Trimo tersentak mendengar pekik bapaknya. Namun ia hanya berhenti sebentar untuk memastikan suara itu. Setelah tidak terdengar apa-apa lagi, Trimo langsung menuju bangku panjang di ruang depan dan merebahkan tubuhnya di situ. Mencoba memejamkan mata meski hatinya masih kesal. Tentu Ijal dan Jarwo tengah menungguku, pikir Trimo. Ada sesal mengapa tadi ia pulang. Lebih baik tetap memakai pakaian kotor tapi bisa mengetahui kejadian di rumah Pakde Karjo daripada sekarang harus tidur begini, pikirnya.
Sampai beberapa saat Trimo hanya tergolek di bangku panjang itu tanpa bisa memejamkan mata. Hatinya tambah rusuh. Ia bangun dan merasa terkejut karena pintu depan masih terbuka. Kemana bapak? tanyanya dalam hati. Mengapa pintunya tidak ditutup? Apakah bapak pergi lagi? Sekilas ia merasa ada jalan keluar. Bapak pasti kembali ke rumah Pakde Karjo. Trimo baru menyadari emak dan saudara-saudaranya tidak ada di rumah. Semua pasti sedang melihat kejadian di rumah Pakde Karjo, simpulnya sambil berdiri.
Trimo bergegas menuju pintu. Namun begitu sebelah kakinya berada di luar rumah, matanya langsung terbelalak. Tubuhnya menggigil. “Bapak...!” teriaknya.
Trimo menubruk tubuh bapaknya yang tengah mengejang-ngejang tanpa suara. Tangan kanannya memegangi leher, sementara yang kiri memegangi dada. Dalam keremangan cahaya malam, Trimo melihat luka menganga di kedua tempat itu. Darah masih mengalir meski sudah sangat pelan. Mungkin karena seluruh darahnya sudah tumpah, membanjiri tubuhnya.
“Bapak!” teriak Trimo lagi sambil mengguncang tubuh yang tengah berkelojot meregang nyawa itu.

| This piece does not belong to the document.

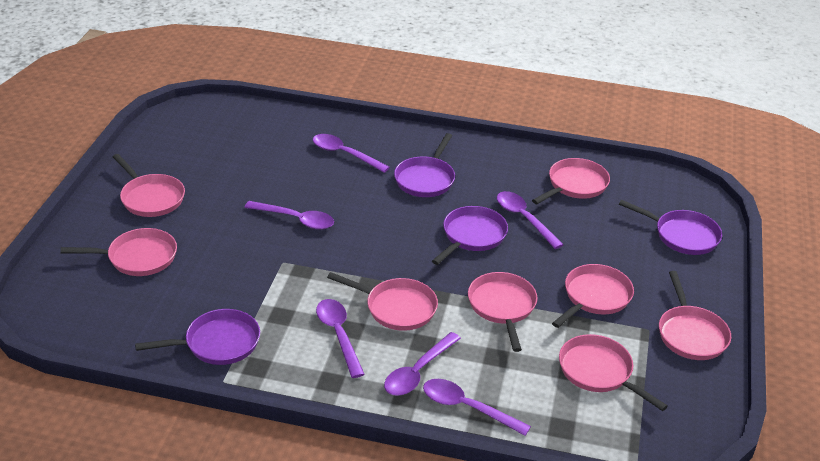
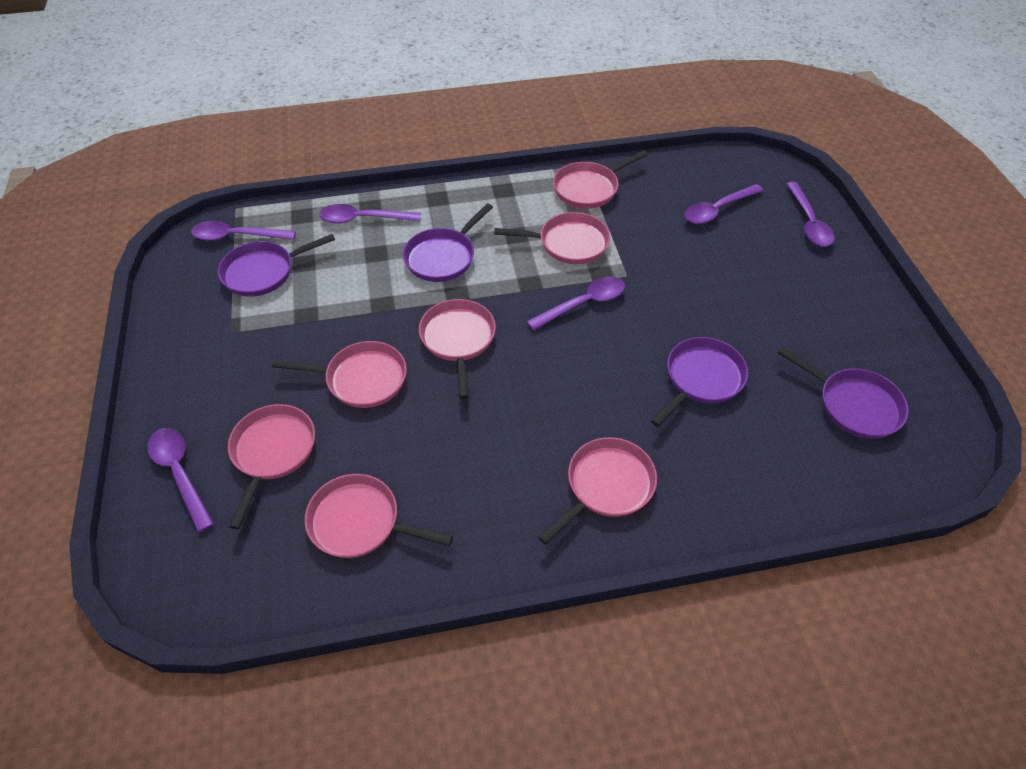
pink pan: [60,228,177,276] [113,154,185,217] [327,272,438,331] [468,272,537,352] [532,158,610,204] [552,264,634,328] [559,334,668,411] [659,271,731,360] = 8 -> [228,404,315,529] [272,341,407,408] [305,474,453,558] [419,299,496,399] [494,212,610,264] [538,437,657,545] [553,150,648,209] = 7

“Tolong...tolong!” teriak Trimo sejadi-jadinya. Suara bergema, menerobos kesunyian. Beberapa saat kemudian muncul beberapa orang.
“Apa yang terjadi, Mo?” tanya mereka begitu melihat tubuh bersimbah darah di depannya.
“Tidak tahu! Aku tidak tahu! Tolong bapakku. Bapakku mati!” jerit Trimo.
Sejumlah orang langsung menggotong tubuh laki-laki renta itu ke dalam rumah. Mereka kebingungan hendak berbuat apa untuk menolong tetangganya. Puskesmas terdekat berjarak dua kilometer. Tidak mungkin juga membawanya ke Puskesmas dengan dibonceng motor.
“Coba pinjam mobil pick up Pak Santoro,” seseorang berucap dalam panik. Namun suaranya tidak meyakinkan. Semua tahu, Santoro sangat pelit. Kemungkinan untuk bisa meminjam mobilnya sangat kecil.
“Ayo kita coba,” kata lainnya sambil berlalu diikuti dua temannya.